Use pandas to analyze Komodo data with familiar DataFrame operations.

Terminal window
uv add pandas

Pandas can run SQL and build a DataFrame in one step:

import pandas as pd
from komodo import get_snowflake_connection
conn = get_snowflake_connection()
df = pd.read_sql(
"SELECT column_name, table_name FROM INFORMATION_SCHEMA.COLUMNS LIMIT 500",
conn,
)
print(df.head())
print(df["TABLE_NAME"].nunique(), "distinct tables in sample")
conn.close()

Use params with read_sql when you bind values (driver-specific; positional or named depending on your query style).

Cursor helpers: fetch_pandas_all and fetch_pandas_batches

Section titled “Cursor helpers: fetch_pandas_all and fetch_pandas_batches”

The Snowflake-compatible cursor can return DataFrames directly — useful when you already have a cursor and want Arrow/pandas-optimized paths:

from komodo import get_snowflake_connection
conn = get_snowflake_connection()
cursor = conn.cursor()
cursor.execute("USE DATABASE DATA")
cursor.execute("SELECT column_name, table_name FROM INFORMATION_SCHEMA.COLUMNS")
df = cursor.fetch_pandas_all()
print(df.head(20), len(df))

For large result sets, stream batches instead of loading everything into memory:

cursor.execute(
"SELECT column_name, table_name FROM INFORMATION_SCHEMA.COLUMNS"
)
total = 0
for batch_df in cursor.fetch_pandas_batches():
total += len(batch_df)
print("batch rows:", len(batch_df))
print("total rows:", total)

See the Snowflake Python connector API for details on these cursor methods.

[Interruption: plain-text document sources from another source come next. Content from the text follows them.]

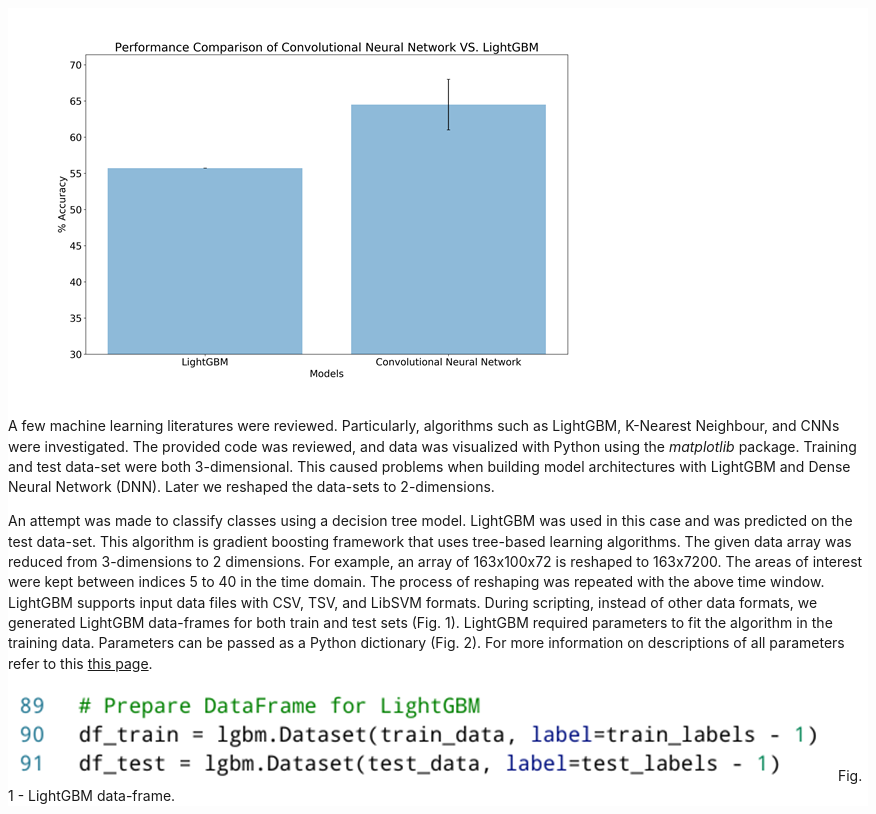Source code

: ![Performance Comparison](images/performanceComparison.png)

A few machine learning literatures were reviewed. Particularly, algorithms such as LightGBM, K-Nearest Neighbour, and CNNs were investigated. The provided code was reviewed, and data was visualized with Python using the *matplotlib* package. Training and test data-set were both 3-dimensional. This caused problems when building model architectures with LightGBM and Dense Neural Network (DNN). Later we reshaped the data-sets to 2-dimensions.

An attempt was made to classify classes using a decision tree model. LightGBM was used in this case and was predicted on the test data-set. This algorithm is gradient boosting framework that uses tree-based learning algorithms. The given data array was reduced from 3-dimensions to 2 dimensions. For example, an array of 163x100x72 is reshaped to 163x7200. The areas of interest were kept between indices 5 to 40 in the time domain. The process of reshaping was repeated with the above time window. LightGBM supports input data files with CSV, TSV, and LibSVM formats. During scripting, instead of other data formats, we generated LightGBM data-frames for both train and test sets (Fig. 1). LightGBM required parameters to fit the algorithm in the training data. Parameters can be passed as a Python dictionary (Fig. 2). For more information on descriptions of all parameters refer to this [this page](https://lightgbm.readthedocs.io/en/latest/Parameters.html).

![lightGBM Data-Frame](images/dataFrame.png)
Fig. 1 - LightGBM data-frame.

Once you have a DataFrame, use normal pandas workflows — group, filter, describe:

df = pd.read_sql(
"SELECT table_name, column_name FROM INFORMATION_SCHEMA.COLUMNS "
"WHERE table_schema = 'PUBLIC' LIMIT 10000",
conn,
)
by_table = df.groupby("TABLE_NAME").size().sort_values(ascending=False)
print(by_table.head(10))

Pandas may warn that it prefers SQLAlchemy connectables. The Komodo connection is still DB-API 2.0 compliant; you can suppress that warning if it is noisy:

import warnings
warnings.filterwarnings(
"ignore",
message="pandas only supports SQLAlchemy connectable",
category=UserWarning,
)
df.to_csv("results.csv", index=False)
df.to_parquet("results.parquet", index=False)